● YOUR TASK: Going down the listing below, print exactly each line from the one with "nose: (425, 374)" up to and including the one with "nose: (172, 578)", and skip the rest.
GIVEN INFORMATION Block Start
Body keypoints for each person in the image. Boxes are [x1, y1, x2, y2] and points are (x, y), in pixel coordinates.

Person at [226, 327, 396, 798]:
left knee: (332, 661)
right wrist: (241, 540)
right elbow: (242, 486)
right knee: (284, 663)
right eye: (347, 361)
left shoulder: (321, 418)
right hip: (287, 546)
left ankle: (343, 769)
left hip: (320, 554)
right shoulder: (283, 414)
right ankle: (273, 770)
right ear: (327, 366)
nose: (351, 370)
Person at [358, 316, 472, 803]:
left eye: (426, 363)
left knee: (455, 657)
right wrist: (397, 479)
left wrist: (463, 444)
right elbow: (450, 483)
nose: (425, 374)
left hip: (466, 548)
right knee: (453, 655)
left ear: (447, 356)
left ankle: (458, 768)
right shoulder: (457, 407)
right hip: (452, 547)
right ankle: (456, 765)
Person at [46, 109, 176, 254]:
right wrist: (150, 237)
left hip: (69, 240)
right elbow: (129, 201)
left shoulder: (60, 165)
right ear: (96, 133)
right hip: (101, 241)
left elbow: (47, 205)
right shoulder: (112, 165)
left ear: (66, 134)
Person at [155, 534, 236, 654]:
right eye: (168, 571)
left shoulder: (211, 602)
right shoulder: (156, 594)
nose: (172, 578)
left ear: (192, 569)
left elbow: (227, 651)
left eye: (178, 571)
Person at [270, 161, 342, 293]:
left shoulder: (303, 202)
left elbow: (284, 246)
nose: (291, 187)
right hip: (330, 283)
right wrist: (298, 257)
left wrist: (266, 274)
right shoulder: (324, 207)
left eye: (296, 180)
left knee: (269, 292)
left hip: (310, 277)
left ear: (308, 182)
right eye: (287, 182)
GIVEN INFORMATION Block End
● SOLUTION TO THIS PROBLEM:
nose: (425, 374)
left hip: (466, 548)
right knee: (453, 655)
left ear: (447, 356)
left ankle: (458, 768)
right shoulder: (457, 407)
right hip: (452, 547)
right ankle: (456, 765)
Person at [46, 109, 176, 254]:
right wrist: (150, 237)
left hip: (69, 240)
right elbow: (129, 201)
left shoulder: (60, 165)
right ear: (96, 133)
right hip: (101, 241)
left elbow: (47, 205)
right shoulder: (112, 165)
left ear: (66, 134)
Person at [155, 534, 236, 654]:
right eye: (168, 571)
left shoulder: (211, 602)
right shoulder: (156, 594)
nose: (172, 578)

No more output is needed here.